Return, line for line, everything from the line containing "At which label does" down to the end of the data, and leave the pictures out of your answer.

● **Collected data entries**:

==================================================

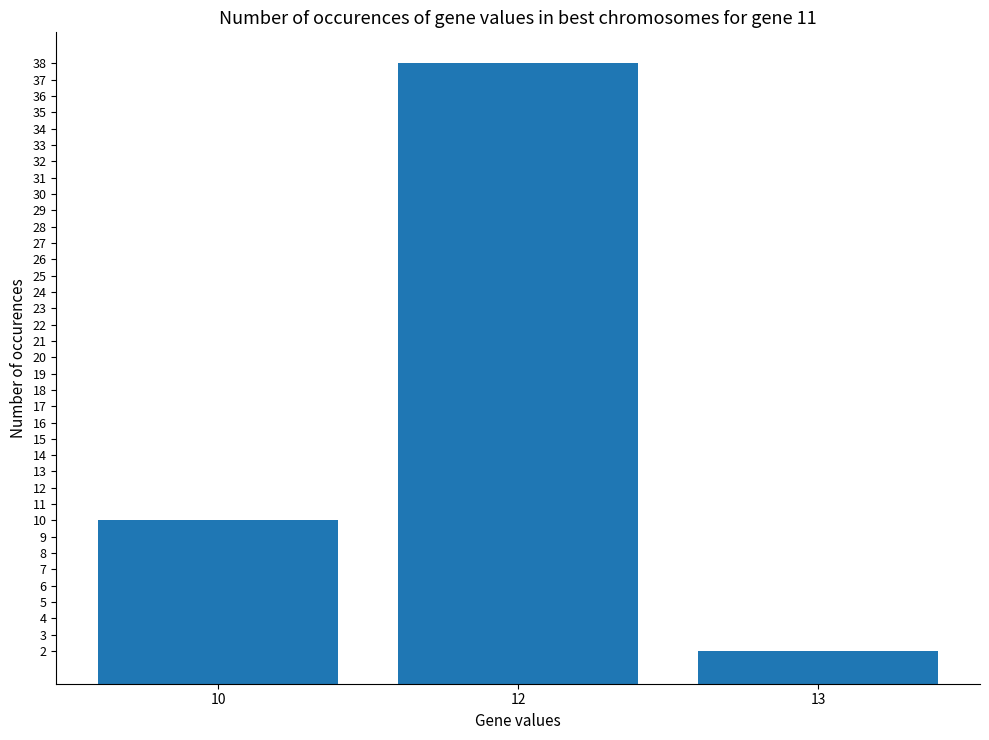

Rank the categories by value from lowest to highest.

13, 10, 12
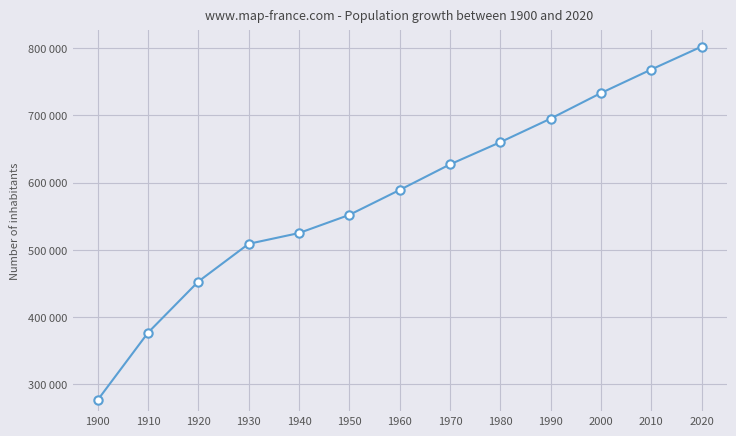

What is the approximate value at 1900?

277000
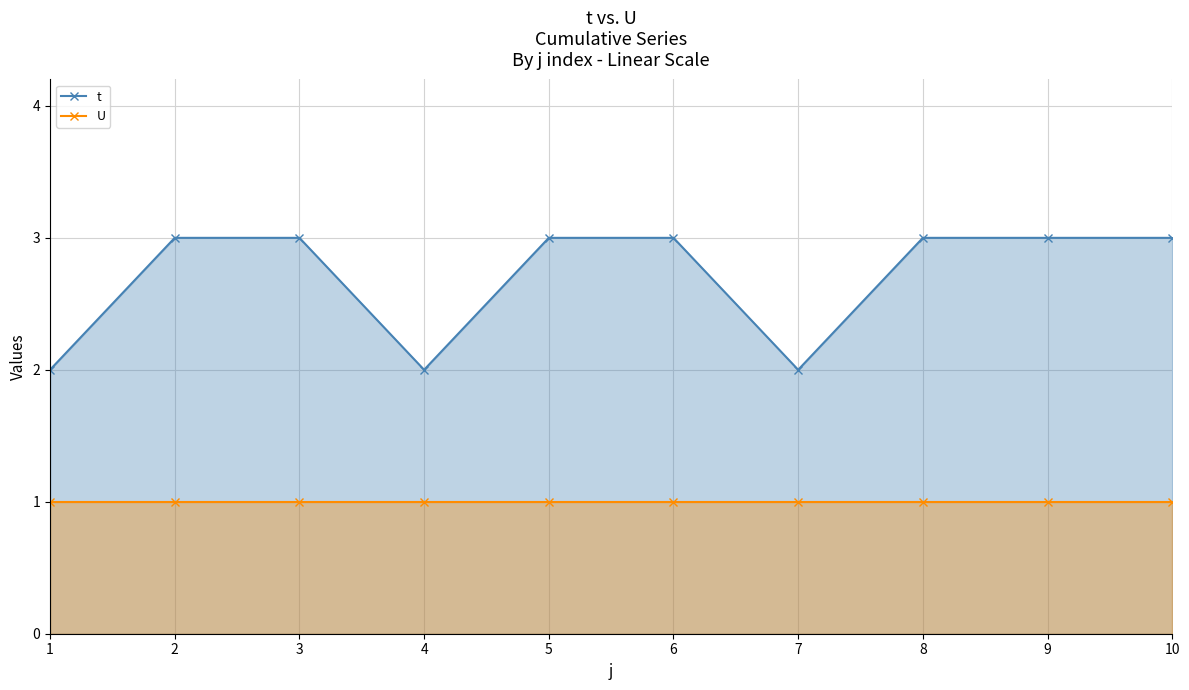

How many series are shown in this chart?

2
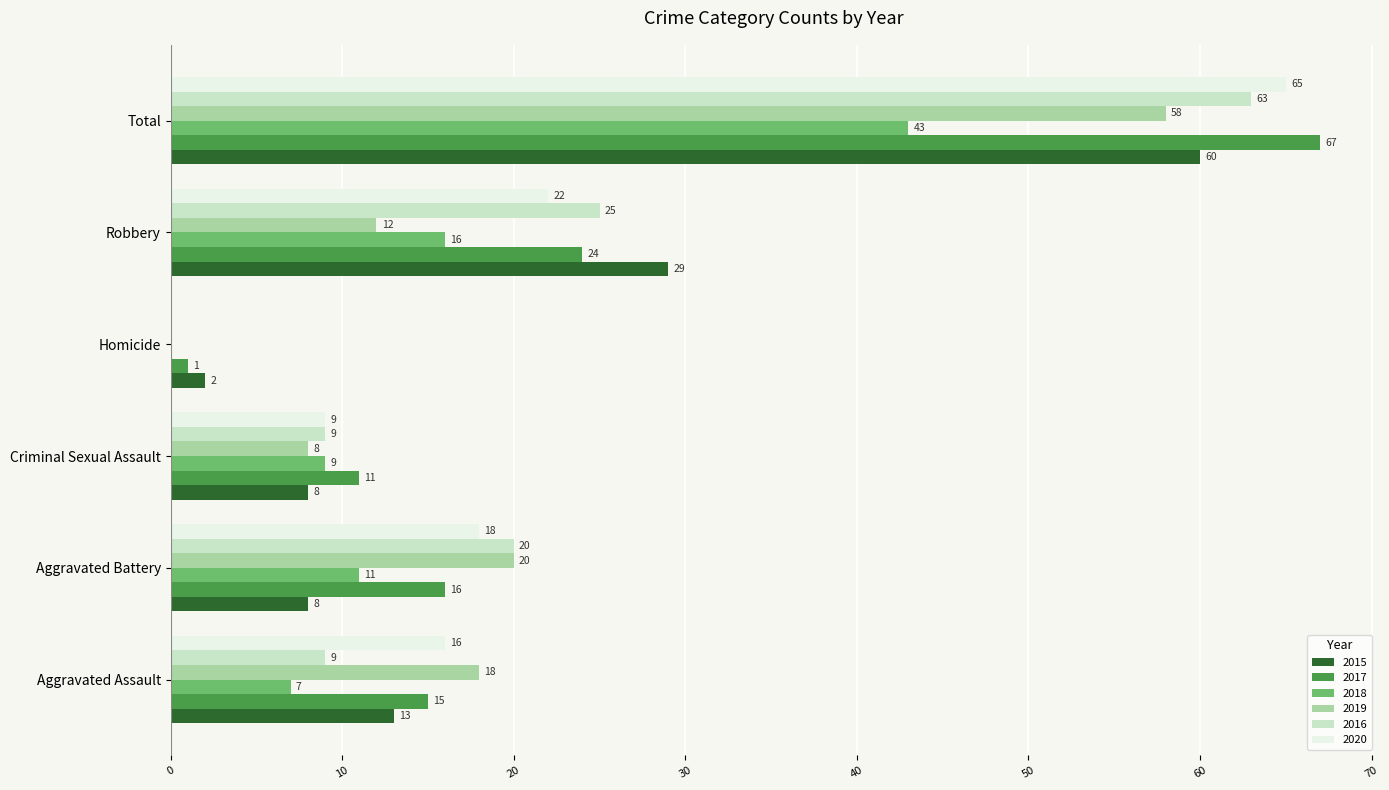

At which label is 2020 closest to 32?

Robbery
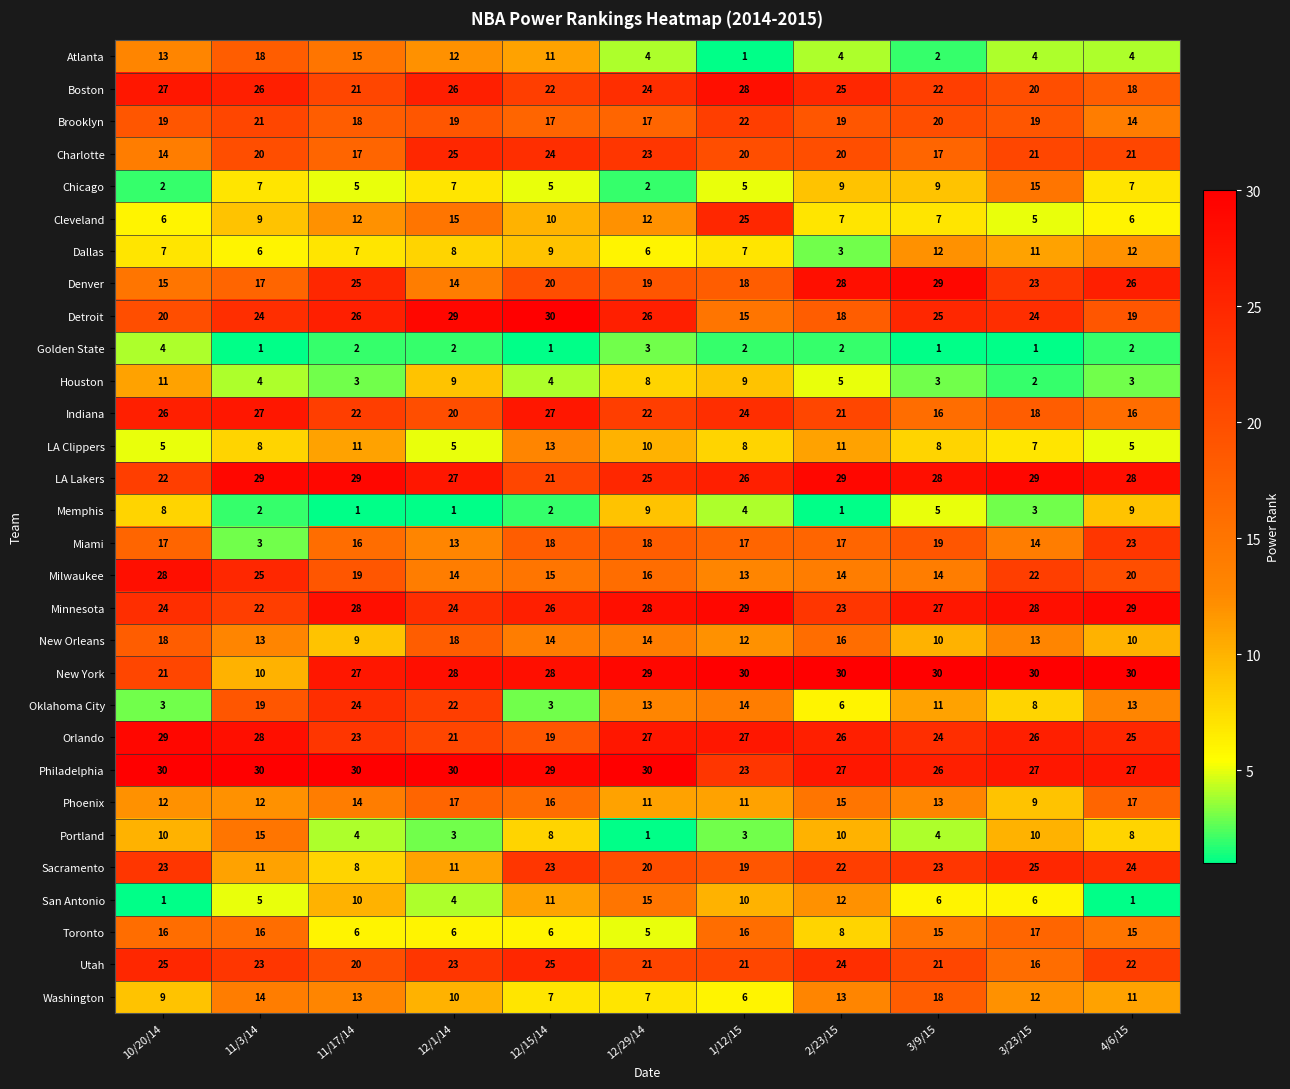

At which label does New Orleans first exceed 13?

10/20/14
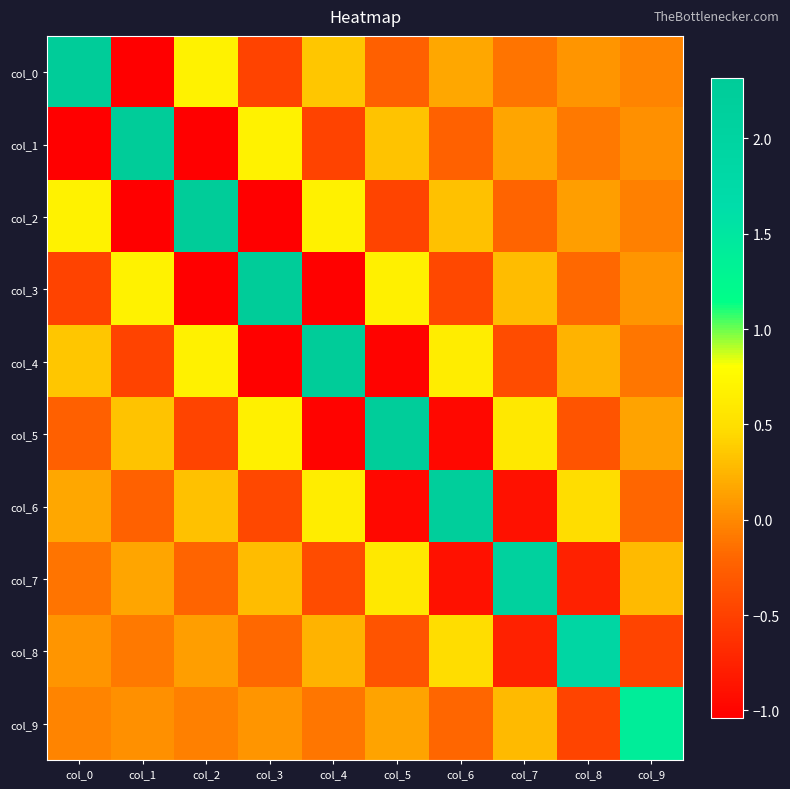

At how many categories does at least one series exceed 0?

10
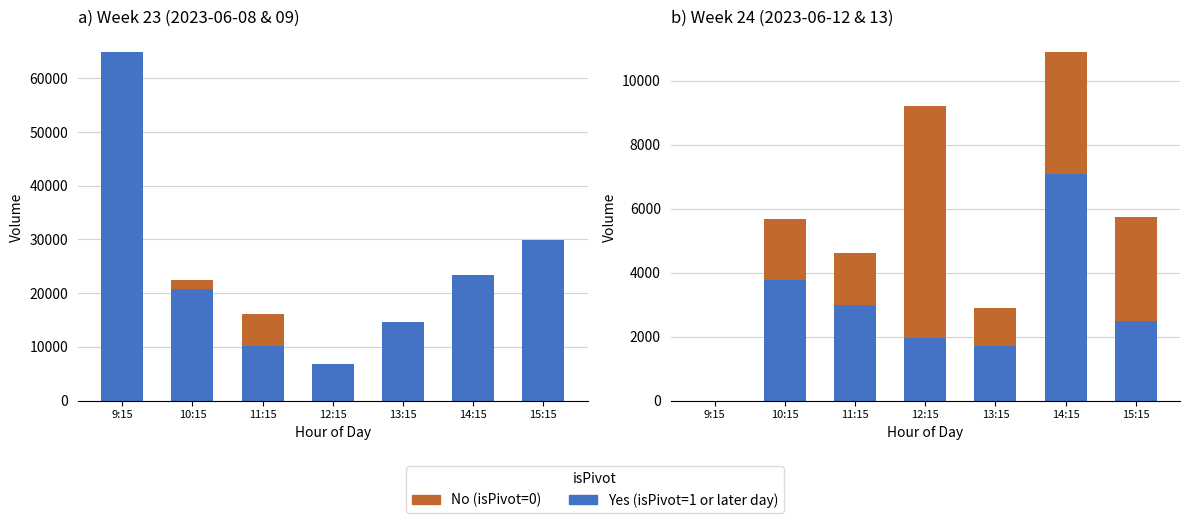

Does the chart contain stacked bars?

No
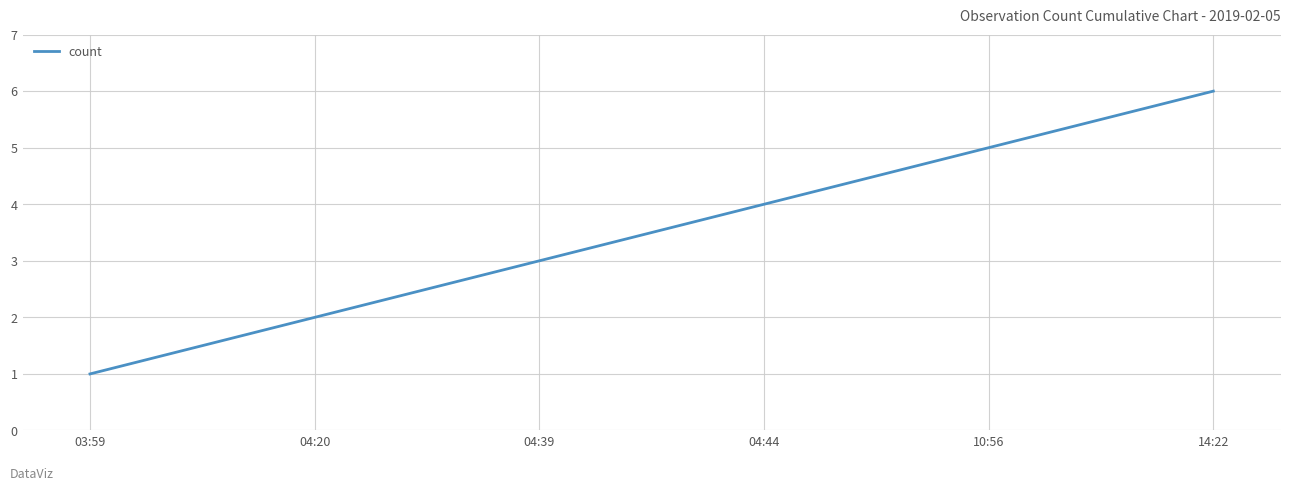

What is the average value?

4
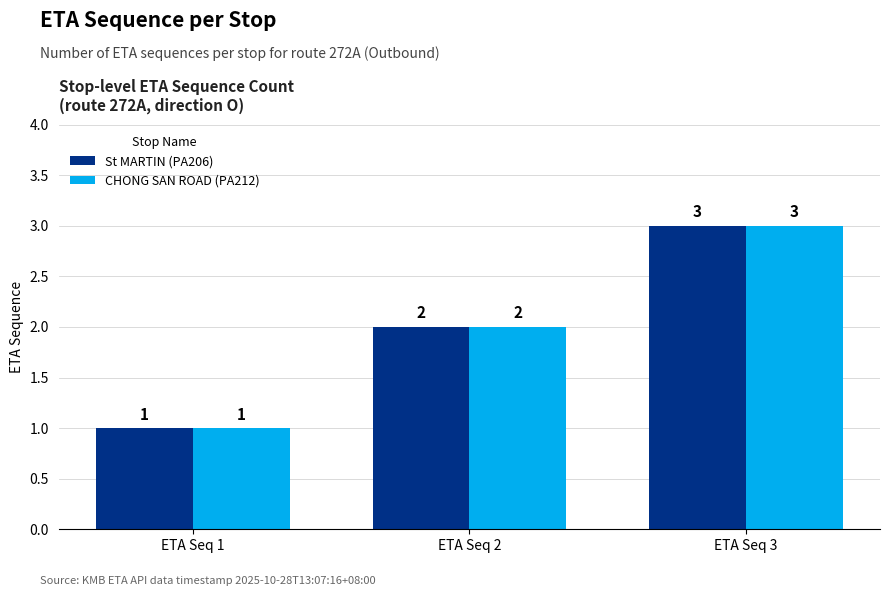

What is the total value across all series at ETA Seq 3?

6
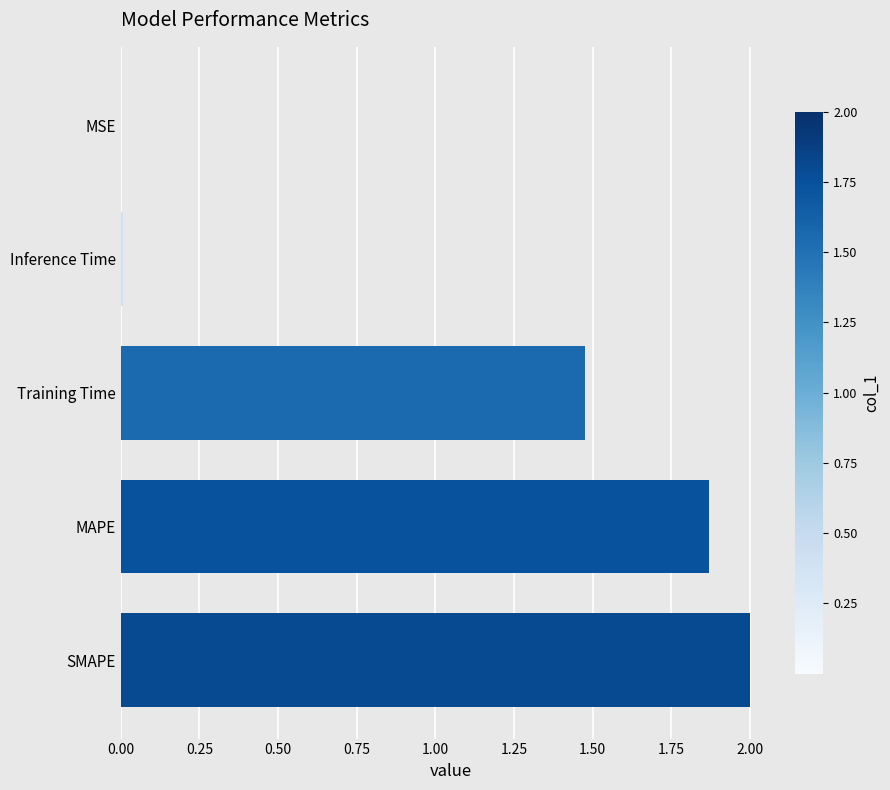

The value at MSE is 0.0. True or false?

True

==================================================

● **Task answer**:
At which label does New Orleans first exceed 13?

10/20/14

At how many categories does at least one series exceed 0?

10

Does the chart contain stacked bars?

No

What is the average value?

4

What is the total value across all series at ETA Seq 3?

6

The value at MSE is 0.0. True or false?

True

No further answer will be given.